Task material
----

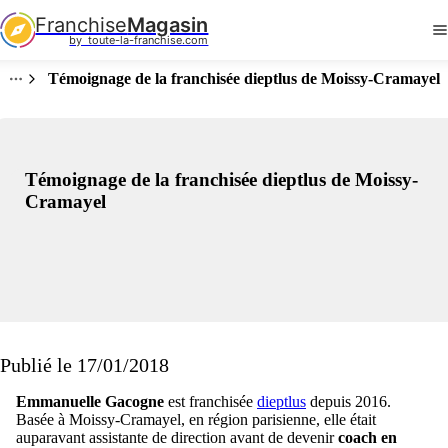
Franchise
Magasin
by  toute-la-franchise.com
Témoignage de la franchisée dieptlus de Moissy-Cramayel
Témoignage de la franchisée dieptlus de Moissy-
Cramayel
Publié le 17/01/2018
Emmanuelle Gacogne
est franchisée
dieptlus
depuis 2016.
Basée à Moissy-Cramayel, en région parisienne, elle était
auparavant assistante de direction avant de devenir
coach en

----

Directive
An exact reproduction of the material is needed, without its images.

Answer section
Franchise
Magasin
by  toute-la-franchise.com
Témoignage de la franchisée dieptlus de Moissy-Cramayel
Témoignage de la franchisée dieptlus de Moissy-
Cramayel
Publié le 17/01/2018
Emmanuelle Gacogne
est franchisée
dieptlus
depuis 2016.
Basée à Moissy-Cramayel, en région parisienne, elle était
auparavant assistante de direction avant de devenir
coach en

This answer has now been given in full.